§ **Selected excerpt**:
════════

5.5 No amount of income received by an Optionee pursuant to this Agreement shall be considered compensation for purposes of any pension or retirement plan, insurance plan or any other employee benefit plan of the Corporation.

 

5.6 The parties hereto agree that the Option granted hereby is not, and should not be construed to be, an incentive stock option under Section 422 of the Internal Revenue Code, as amended.

 

5.7 The Optionee accepts the grant of the Option confirmed hereby, and agrees to be bound by the terms and provisions of the Plan, as the Plan may be amended from time to time; provided, however, that no alteration, amendment, revocation or termination of the Plan shall, without the written consent of the Optionee, adversely affect the rights of the Optionee with respect to the Option. Should there be any inconsistency between the provisions of this Option and the terms and conditions of the Plan, the provisions in the Plan shall govern and prevail. A copy of the Plan may be obtained by writing or calling the Corporate Compensation Division of the Human Resources Department of the Corporation at the Corporation’s principal office in Pittsburgh, Pennsylvania.

 

5.8 This Agreement shall be construed and enforced in accordance with the laws of the Commonwealth of Pennsylvania, other than any choice of law rules calling for the application of laws of another jurisdiction.

════════

§ **Stored records**:
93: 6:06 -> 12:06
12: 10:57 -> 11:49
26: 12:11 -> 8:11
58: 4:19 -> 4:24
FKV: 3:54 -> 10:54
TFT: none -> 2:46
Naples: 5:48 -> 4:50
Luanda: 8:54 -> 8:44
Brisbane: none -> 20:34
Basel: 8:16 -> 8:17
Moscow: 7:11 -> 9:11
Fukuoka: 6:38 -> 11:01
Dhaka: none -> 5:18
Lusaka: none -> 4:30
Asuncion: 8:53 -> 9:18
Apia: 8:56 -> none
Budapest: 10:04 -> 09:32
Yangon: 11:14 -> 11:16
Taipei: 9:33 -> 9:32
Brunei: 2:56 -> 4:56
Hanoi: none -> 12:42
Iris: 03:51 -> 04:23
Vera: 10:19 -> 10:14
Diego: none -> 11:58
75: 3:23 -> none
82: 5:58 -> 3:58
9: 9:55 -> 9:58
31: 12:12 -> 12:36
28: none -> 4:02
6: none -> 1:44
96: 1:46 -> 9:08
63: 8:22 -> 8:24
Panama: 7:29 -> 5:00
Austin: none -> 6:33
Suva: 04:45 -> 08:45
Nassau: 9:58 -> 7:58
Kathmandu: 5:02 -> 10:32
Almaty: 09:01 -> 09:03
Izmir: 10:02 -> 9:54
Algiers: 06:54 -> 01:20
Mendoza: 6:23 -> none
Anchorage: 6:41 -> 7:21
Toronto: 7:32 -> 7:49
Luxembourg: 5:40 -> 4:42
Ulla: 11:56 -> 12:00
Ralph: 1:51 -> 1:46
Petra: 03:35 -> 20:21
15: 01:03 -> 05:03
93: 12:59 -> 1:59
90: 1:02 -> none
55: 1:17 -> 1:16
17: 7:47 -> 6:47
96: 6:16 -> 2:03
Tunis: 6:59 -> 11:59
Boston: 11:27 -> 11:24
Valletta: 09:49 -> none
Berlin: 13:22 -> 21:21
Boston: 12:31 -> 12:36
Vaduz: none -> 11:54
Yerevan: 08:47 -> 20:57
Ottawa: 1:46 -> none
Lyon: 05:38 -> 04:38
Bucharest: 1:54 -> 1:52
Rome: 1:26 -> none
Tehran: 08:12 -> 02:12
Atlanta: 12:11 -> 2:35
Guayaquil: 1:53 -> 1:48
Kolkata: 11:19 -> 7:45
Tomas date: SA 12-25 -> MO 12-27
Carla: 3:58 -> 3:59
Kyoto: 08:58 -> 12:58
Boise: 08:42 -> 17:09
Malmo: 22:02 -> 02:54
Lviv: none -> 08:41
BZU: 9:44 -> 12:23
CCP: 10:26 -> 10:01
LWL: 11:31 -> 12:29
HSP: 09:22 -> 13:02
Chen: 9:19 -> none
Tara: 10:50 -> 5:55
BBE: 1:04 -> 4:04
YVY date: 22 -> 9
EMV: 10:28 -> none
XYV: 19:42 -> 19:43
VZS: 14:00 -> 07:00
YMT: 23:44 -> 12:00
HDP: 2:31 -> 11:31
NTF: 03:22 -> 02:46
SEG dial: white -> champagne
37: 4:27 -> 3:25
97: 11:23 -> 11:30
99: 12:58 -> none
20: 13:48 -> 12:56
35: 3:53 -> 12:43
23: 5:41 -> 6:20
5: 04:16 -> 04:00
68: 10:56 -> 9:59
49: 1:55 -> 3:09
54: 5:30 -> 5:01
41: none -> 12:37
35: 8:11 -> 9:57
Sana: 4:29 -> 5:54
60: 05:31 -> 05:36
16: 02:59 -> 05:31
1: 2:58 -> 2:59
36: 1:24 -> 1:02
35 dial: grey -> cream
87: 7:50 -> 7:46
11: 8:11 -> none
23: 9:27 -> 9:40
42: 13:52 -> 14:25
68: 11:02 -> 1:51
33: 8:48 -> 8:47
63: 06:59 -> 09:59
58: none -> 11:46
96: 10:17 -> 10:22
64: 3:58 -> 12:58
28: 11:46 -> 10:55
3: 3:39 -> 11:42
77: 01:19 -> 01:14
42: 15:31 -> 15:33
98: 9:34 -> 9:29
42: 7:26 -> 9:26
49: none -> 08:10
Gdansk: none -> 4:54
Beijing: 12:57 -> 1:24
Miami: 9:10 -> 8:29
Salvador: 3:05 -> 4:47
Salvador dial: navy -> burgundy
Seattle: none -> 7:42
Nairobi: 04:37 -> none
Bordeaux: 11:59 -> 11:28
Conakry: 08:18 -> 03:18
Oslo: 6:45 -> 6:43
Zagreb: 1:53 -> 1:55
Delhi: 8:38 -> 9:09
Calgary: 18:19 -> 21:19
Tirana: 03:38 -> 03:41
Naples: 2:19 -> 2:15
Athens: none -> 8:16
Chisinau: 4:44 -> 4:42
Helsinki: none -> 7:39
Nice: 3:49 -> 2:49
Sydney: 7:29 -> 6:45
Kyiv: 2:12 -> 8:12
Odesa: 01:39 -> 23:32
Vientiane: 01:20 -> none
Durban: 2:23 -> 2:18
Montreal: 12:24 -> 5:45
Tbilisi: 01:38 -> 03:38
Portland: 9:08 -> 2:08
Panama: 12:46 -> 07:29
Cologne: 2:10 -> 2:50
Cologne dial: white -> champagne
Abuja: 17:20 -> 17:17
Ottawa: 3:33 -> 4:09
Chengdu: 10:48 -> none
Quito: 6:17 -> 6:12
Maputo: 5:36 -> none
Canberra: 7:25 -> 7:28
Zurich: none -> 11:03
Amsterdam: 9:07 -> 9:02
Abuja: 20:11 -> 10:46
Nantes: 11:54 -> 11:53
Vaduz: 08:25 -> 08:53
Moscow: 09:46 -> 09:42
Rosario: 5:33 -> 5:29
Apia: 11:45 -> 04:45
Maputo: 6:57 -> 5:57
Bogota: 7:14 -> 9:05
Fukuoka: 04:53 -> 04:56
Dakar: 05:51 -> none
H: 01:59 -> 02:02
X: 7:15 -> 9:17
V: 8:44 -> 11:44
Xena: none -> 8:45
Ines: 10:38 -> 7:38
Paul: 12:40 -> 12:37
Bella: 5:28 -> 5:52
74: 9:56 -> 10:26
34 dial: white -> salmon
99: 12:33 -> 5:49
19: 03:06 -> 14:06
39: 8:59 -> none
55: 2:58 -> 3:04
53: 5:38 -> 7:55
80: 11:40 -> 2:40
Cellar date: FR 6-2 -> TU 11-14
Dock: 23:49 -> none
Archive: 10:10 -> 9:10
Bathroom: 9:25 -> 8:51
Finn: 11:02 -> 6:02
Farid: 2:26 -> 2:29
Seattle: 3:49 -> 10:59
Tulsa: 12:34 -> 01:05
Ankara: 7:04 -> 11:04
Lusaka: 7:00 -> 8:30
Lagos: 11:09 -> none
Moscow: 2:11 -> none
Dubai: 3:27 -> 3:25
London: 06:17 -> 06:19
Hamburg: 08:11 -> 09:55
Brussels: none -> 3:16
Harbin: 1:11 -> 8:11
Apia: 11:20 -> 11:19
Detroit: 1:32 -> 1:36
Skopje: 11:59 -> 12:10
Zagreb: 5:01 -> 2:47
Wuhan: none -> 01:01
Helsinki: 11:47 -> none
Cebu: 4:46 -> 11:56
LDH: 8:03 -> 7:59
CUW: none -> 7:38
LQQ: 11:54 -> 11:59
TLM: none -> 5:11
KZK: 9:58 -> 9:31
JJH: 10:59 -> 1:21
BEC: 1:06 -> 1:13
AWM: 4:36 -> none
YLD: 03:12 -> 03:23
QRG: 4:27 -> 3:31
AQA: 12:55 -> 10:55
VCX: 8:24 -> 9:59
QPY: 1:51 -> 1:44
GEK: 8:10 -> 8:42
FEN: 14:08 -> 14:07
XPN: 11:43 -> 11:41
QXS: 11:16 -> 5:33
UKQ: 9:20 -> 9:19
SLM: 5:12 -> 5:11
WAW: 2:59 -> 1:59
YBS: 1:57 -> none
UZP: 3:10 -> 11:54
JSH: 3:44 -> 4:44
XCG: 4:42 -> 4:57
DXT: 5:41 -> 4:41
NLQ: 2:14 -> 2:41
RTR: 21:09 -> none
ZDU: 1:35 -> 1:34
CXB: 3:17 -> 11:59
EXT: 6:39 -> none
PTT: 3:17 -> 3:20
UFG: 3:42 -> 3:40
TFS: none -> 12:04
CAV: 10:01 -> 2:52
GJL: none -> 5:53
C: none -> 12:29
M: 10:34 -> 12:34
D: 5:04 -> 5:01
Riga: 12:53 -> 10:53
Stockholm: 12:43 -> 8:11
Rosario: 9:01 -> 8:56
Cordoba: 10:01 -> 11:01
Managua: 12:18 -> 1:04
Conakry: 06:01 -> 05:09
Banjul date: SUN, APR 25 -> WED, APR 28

════════

§ **To do**:
(1) Return, word for word, the part of the stock option agreement excerpt that begins at the words "5.6 The parties" and stops after "Code, as amended.".
(2) Carry the stock option agreement excerpt further, picking up after its final sentence.
The entries are unrelated to the stock option agreement excerpt and stand on their own.

§ **Expected results**:
(1)
5.6 The parties hereto agree that the Option granted hereby is not, and should not be construed to be, an incentive stock option under Section 422 of the Internal Revenue Code, as amended.

(2)
Section 6: Reload Option Rights

 

6.1 If the Optionee shall, during employment by the Corporation, exercise this Option by paying the exercise price and/or withholding taxes due on exercise in whole or in part by delivering to the Corporation shares of Common Stock or by directing the Corporation to withhold shares of Common Stock otherwise receivable upon exercise of this Option (subject to any restrictions regarding prior ownership of such shares or an equivalent number of shares imposed by the Corporation), then on the date of such exercise the Optionee shall automatically, and without necessity of further action by the Corporation, be granted a new nonstatutory stock option (a “Reload Option”) (a) for a number of shares of Common Stock equal to the aggregate number of full shares of Common Stock delivered or withheld on exercise in payment of the exercise price and in satisfaction of the aggregate of the minimum statutory state, local and federal withholding taxes due from the Optionee to the Corporation on the exercise, and (b) having an option exercise price per share equal to 100% of the Fair Market Value per share of the Common Stock on such date of grant; provided, however, that such exercise occurs at a time when the Fair Market Value of the Common Stock exceeds the exercise price of this Option by 25 percent or more.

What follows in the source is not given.